WASHINGTON (AP) — Hundreds of lawsuits about voting have been filed ahead of the November election. The cases concern the fundamentals of the American balloting process, including how ballots are cast and counted. Here’s a look at some of the top lawsuits in battleground states:
NORTH CAROLINA: The Trump campaign and the Republican National Committee are suing in federal court to block state election officials from enforcing rule changes that could boost the number of ballots counted. That includes guidance that will allow the fixing of absentee ballots with deficient information without forcing the voter to fill out a new blank ballot.
PENNSYLVANIA: Republican lawmakers have asked the U.S. Supreme Court to put a hold on a ruling that extends the deadline for counting and receiving mail-in ballots. The state Supreme Court said in a divided ruling that ballots must be postmarked by the time polls close and be received by county election boards by 5 p.m. on Nov. 6. A separate federal lawsuit by the Trump campaign and the RNC seeks to outlaw drop boxes or other collection sites that some counties used in the June primary.
ARIZONA: A federal judge ruled in favor of Democrats by holding that voters who neglected to sign their early ballots before mailing them in get up to five days after the election to fix the problem. The judge ruled that it was not fair for elections officials not to give voters a chance to “cure” the problem. The case has since been appealed to the Ninth U.S. Circuit Court of Appeals.

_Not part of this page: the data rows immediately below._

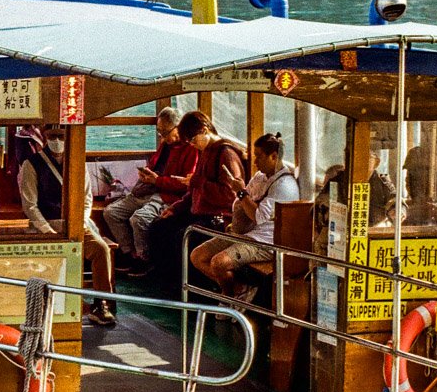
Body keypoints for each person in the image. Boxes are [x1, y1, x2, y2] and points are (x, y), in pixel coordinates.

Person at [18, 125, 116, 326]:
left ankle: (101, 304)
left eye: (61, 136)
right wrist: (48, 230)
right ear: (45, 137)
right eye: (53, 136)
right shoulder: (31, 164)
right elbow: (30, 205)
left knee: (101, 249)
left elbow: (86, 199)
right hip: (45, 227)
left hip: (76, 225)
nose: (57, 141)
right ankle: (42, 305)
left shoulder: (77, 161)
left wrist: (80, 222)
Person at [143, 111, 246, 292]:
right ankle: (165, 279)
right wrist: (175, 208)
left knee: (182, 237)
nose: (192, 144)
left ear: (205, 130)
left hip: (217, 217)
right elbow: (193, 191)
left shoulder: (226, 154)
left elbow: (230, 196)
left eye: (192, 139)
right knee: (158, 228)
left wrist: (199, 182)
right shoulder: (205, 151)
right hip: (198, 212)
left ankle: (192, 287)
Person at [199, 132, 302, 294]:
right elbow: (241, 203)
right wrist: (242, 195)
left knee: (219, 263)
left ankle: (230, 297)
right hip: (247, 233)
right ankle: (238, 289)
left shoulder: (284, 185)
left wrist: (241, 193)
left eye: (259, 156)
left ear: (274, 157)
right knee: (198, 256)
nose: (255, 161)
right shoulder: (260, 177)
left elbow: (257, 216)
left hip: (266, 242)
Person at [103, 107, 197, 278]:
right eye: (160, 132)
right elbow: (154, 165)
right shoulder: (165, 145)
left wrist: (157, 180)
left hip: (167, 196)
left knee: (139, 218)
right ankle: (129, 253)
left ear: (178, 127)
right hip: (149, 190)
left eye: (165, 132)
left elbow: (186, 185)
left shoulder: (191, 149)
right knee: (111, 212)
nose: (162, 137)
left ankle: (145, 259)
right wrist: (146, 174)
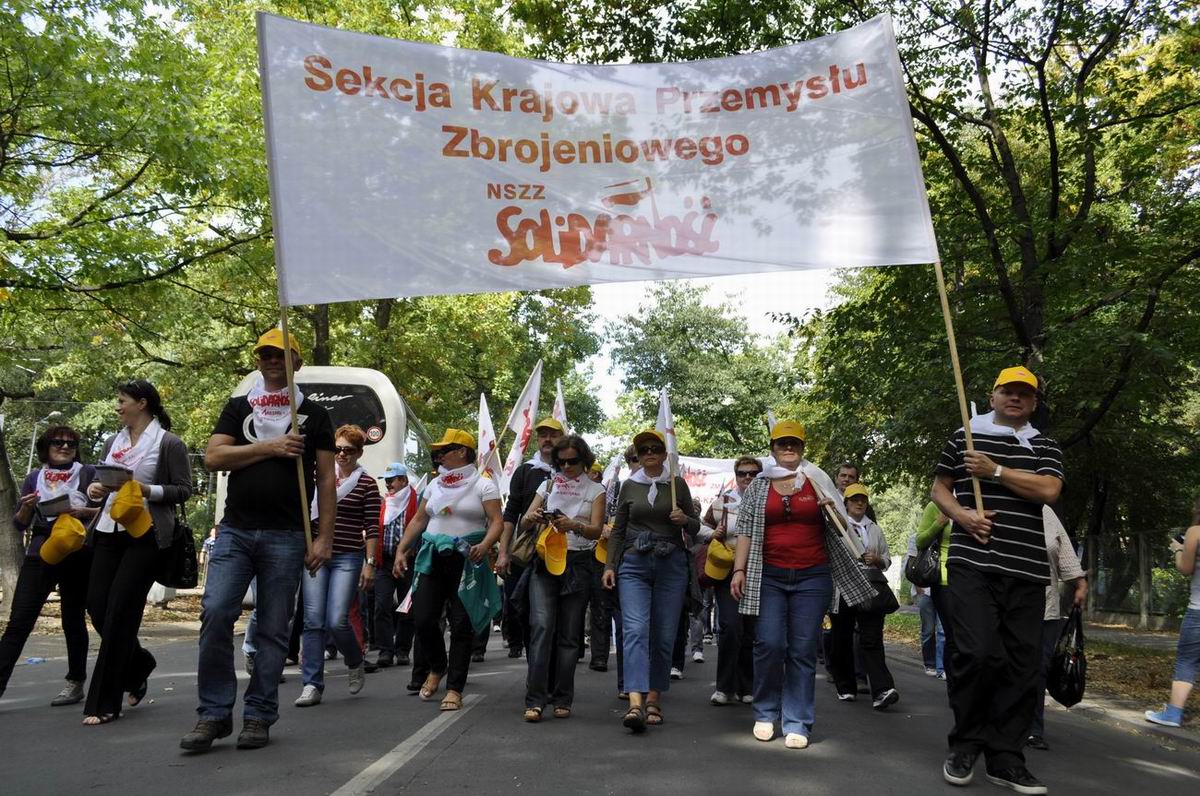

WISCONSIN: A federal appeals court on Tuesday upheld a six-day extension for counting absentee ballots in Wisconsin as long as they are postmarked on or before Election Day. The ruling gave Democrats in the state at least a temporary victory in a case that could nonetheless by appealed to the U.S. Supreme Court. In neighboring Michigan, the GOP is suing to try to overturn a decision that lets the state count absentee ballots up to 14 days after the election.
OHIO: Democrats have sued the state’s election chief to force an expansion of ballot boxes in the state’s 88 counties. County election boards maintain single drop boxes at each board location as an alternative to mailing in an absentee ballot. Also in the state, a federal judge rejected changes to the signature-matching requirement for ballots and ballot applications.